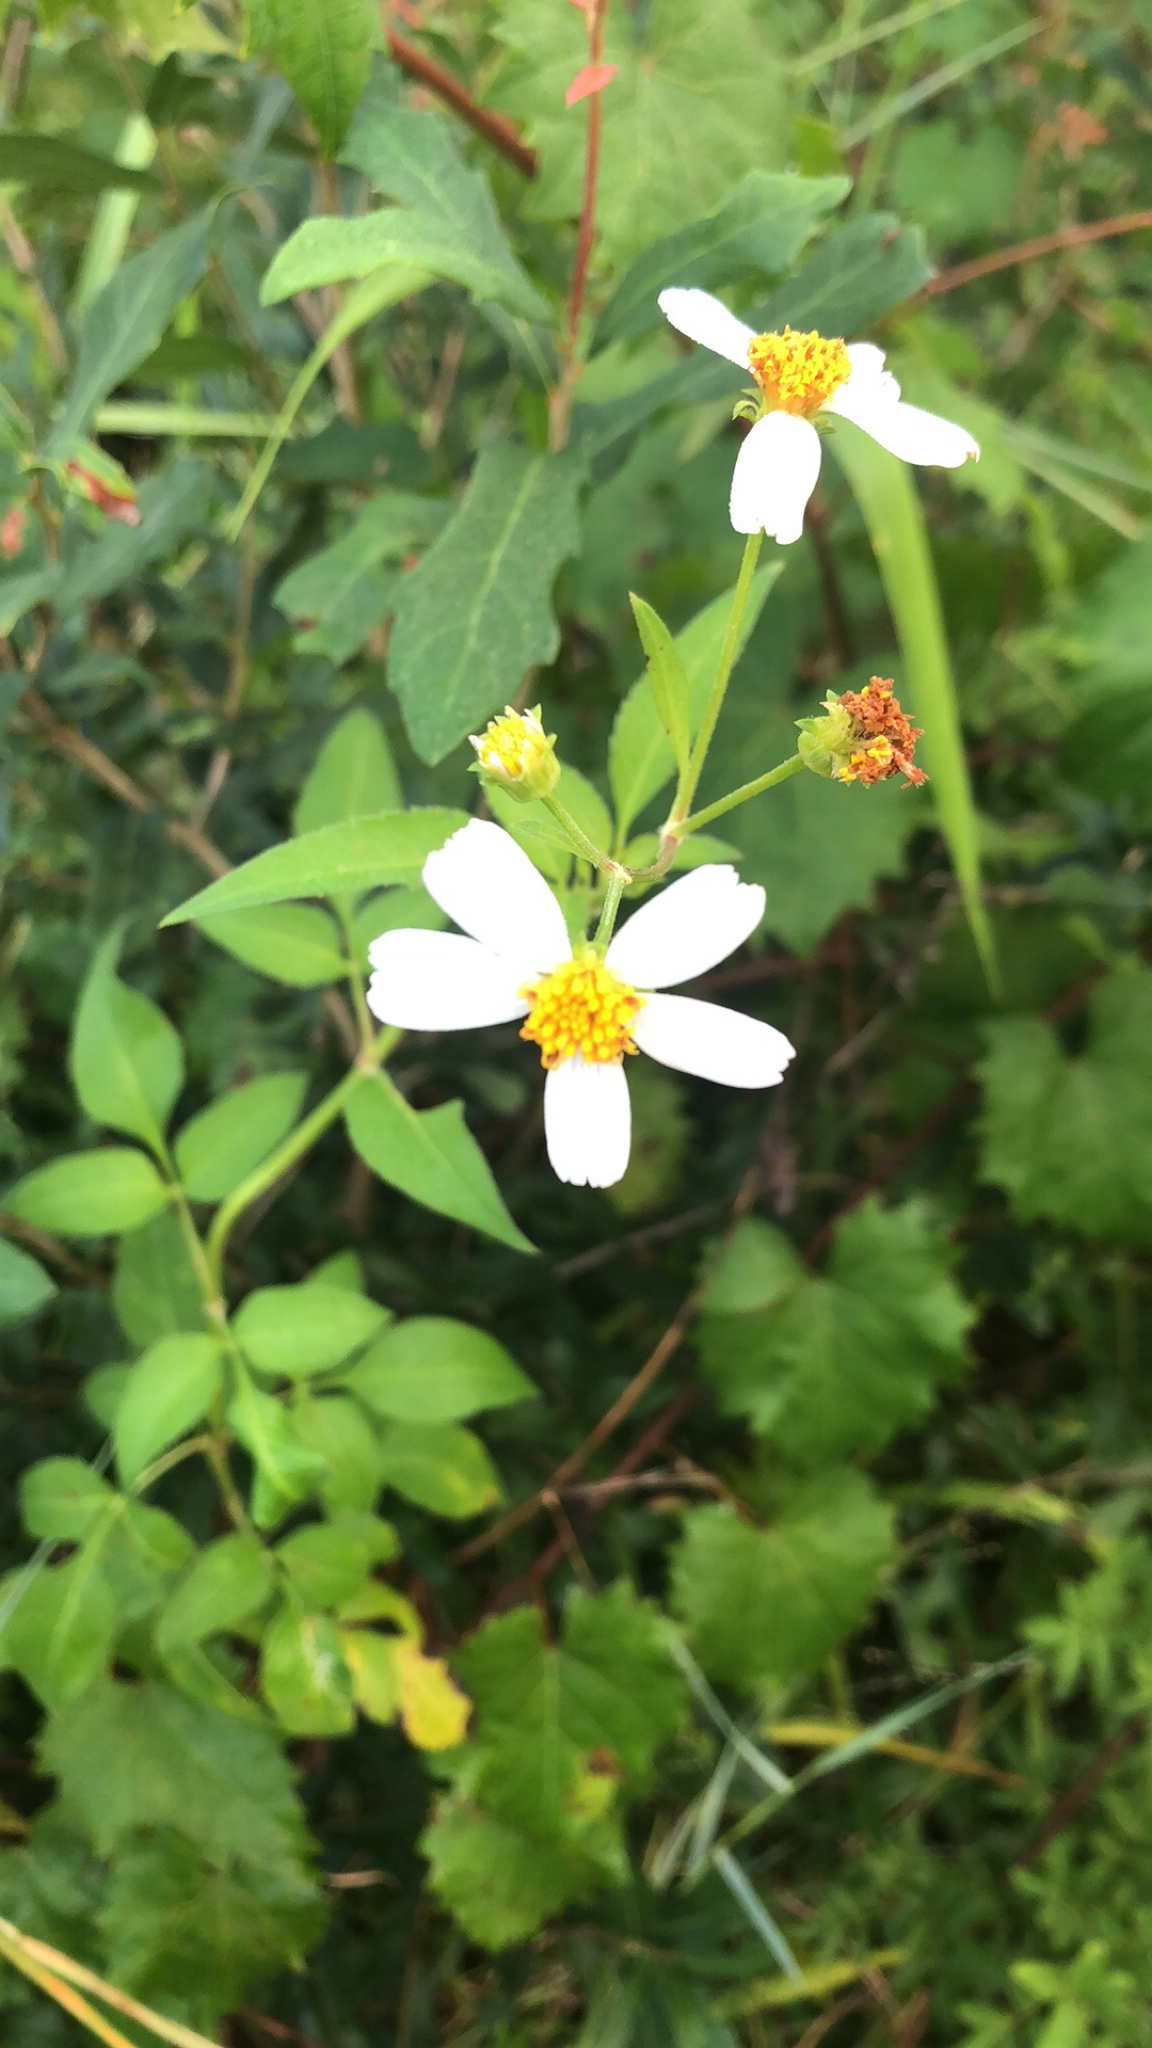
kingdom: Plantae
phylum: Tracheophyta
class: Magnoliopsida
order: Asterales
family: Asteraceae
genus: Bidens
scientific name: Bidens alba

•••••

> [What the exercise asks]:
Rewrite the lines of the entries with "scientific name" changed to "species" and everything else unchanged, leaving out the pictures.

> [The response]:
kingdom: Plantae
phylum: Tracheophyta
class: Magnoliopsida
order: Asterales
family: Asteraceae
genus: Bidens
species: Bidens alba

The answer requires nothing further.